(Stored data entries)
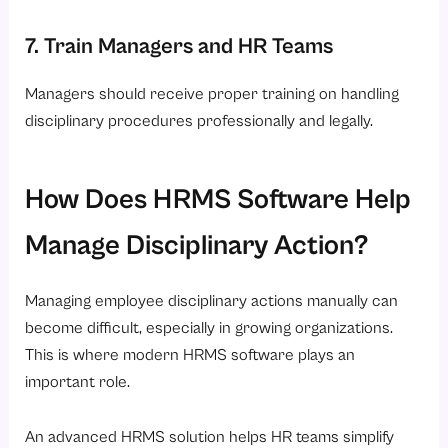
7. Train Managers and HR Teams
Managers should receive proper training on handling
disciplinary procedures professionally and legally.
How Does HRMS Software Help
Manage Disciplinary Action?
Managing employee disciplinary actions manually can
become difficult, especially in growing organizations.
This is where modern HRMS software plays an
important role.
An advanced HRMS solution helps HR teams simplify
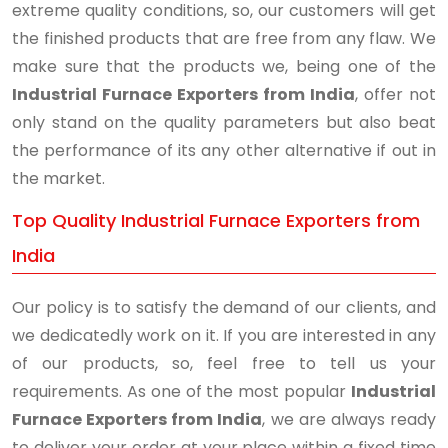
extreme quality conditions, so, our customers will get
the finished products that are free from any flaw. We
make sure that the products we, being one of the
Industrial Furnace Exporters from India
, offer not
only stand on the quality parameters but also beat
the performance of its any other alternative if out in
the market.
Top Quality Industrial Furnace Exporters from
India
Our policy is to satisfy the demand of our clients, and
we dedicatedly work on it. If you are interested in any
of our products, so, feel free to tell us your
requirements. As one of the most popular
Industrial
Furnace Exporters from India
, we are always ready
to deliver your order at your place within a fixed time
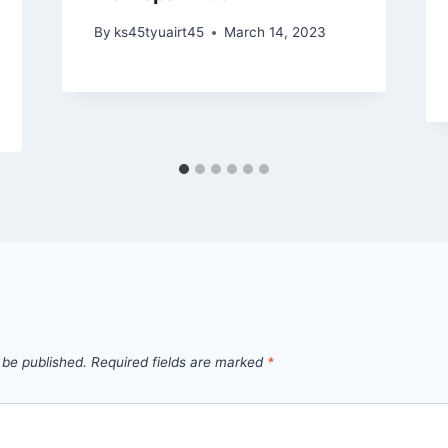
By
ks45tyuairt45
March 14, 2023
 be published.
Required fields are marked
*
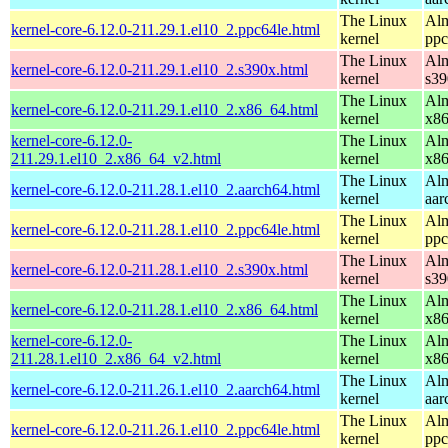
The Linux
Alm
kernel-core-6.12.0-211.29.1.el10_2.ppc64le.html
kernel
ppc
The Linux
Alm
kernel-core-6.12.0-211.29.1.el10_2.s390x.html
kernel
s39
The Linux
Alm
kernel-core-6.12.0-211.29.1.el10_2.x86_64.html
kernel
x8
kernel-core-6.12.0-
The Linux
Alm
211.29.1.el10_2.x86_64_v2.html
kernel
x8
The Linux
Alm
kernel-core-6.12.0-211.28.1.el10_2.aarch64.html
kernel
aar
The Linux
Alm
kernel-core-6.12.0-211.28.1.el10_2.ppc64le.html
kernel
ppc
The Linux
Alm
kernel-core-6.12.0-211.28.1.el10_2.s390x.html
kernel
s39
The Linux
Alm
kernel-core-6.12.0-211.28.1.el10_2.x86_64.html
kernel
x8
kernel-core-6.12.0-
The Linux
Alm
211.28.1.el10_2.x86_64_v2.html
kernel
x8
The Linux
Alm
kernel-core-6.12.0-211.26.1.el10_2.aarch64.html
kernel
aar
The Linux
Alm
kernel-core-6.12.0-211.26.1.el10_2.ppc64le.html
kernel
ppc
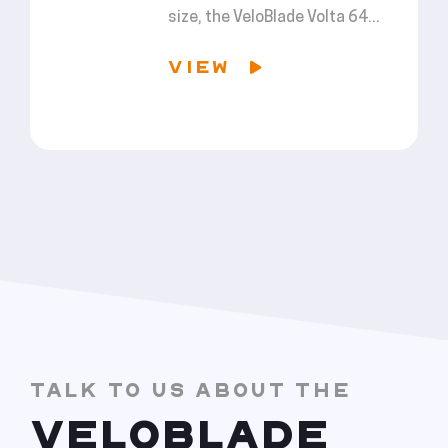
size, the VeloBlade Volta 64...
VIEW
TALK TO US ABOUT THE
VELOBLADE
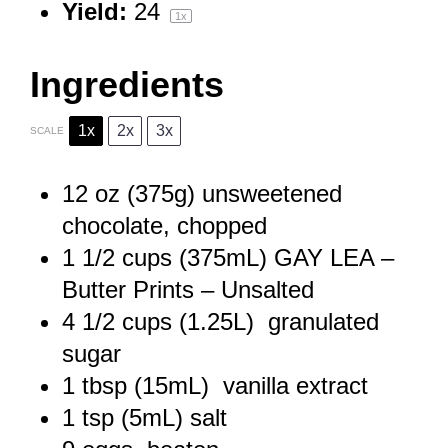
Yield:
2
4
1
x
Ingredients
1x
2x
3x
SCALE
12 oz
(
375g
) unsweetened
chocolate, chopped
1 1/2 cups
(375mL) GAY LEA –
Butter Prints – Unsalted
4 1/2 cups
(1.25L) granulated
sugar
1 tbsp
(15mL) vanilla extract
1 tsp
(5mL) salt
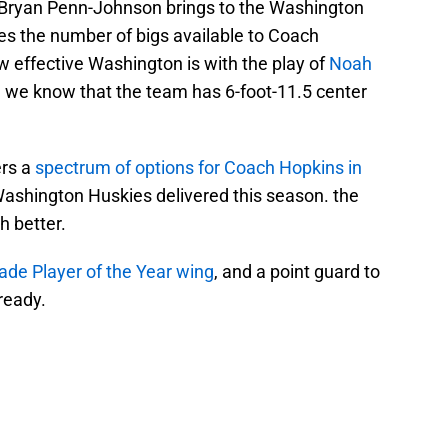
t Bryan Penn-Johnson brings to the Washington
es the number of bigs available to Coach
effective Washington is with the play of
Noah
 we know that the team has 6-foot-11.5 center
rs a
spectrum of options for Coach Hopkins in
Washington Huskies delivered this season. the
h better.
ade Player of the Year wing
, and a point guard to
 ready.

◆ EXERCISE
In the data above, copy every line where the string "free" appears.

◆ TASK RESPONSE
the finished products that are free from any flaw. We
of our products, so, feel free to tell us your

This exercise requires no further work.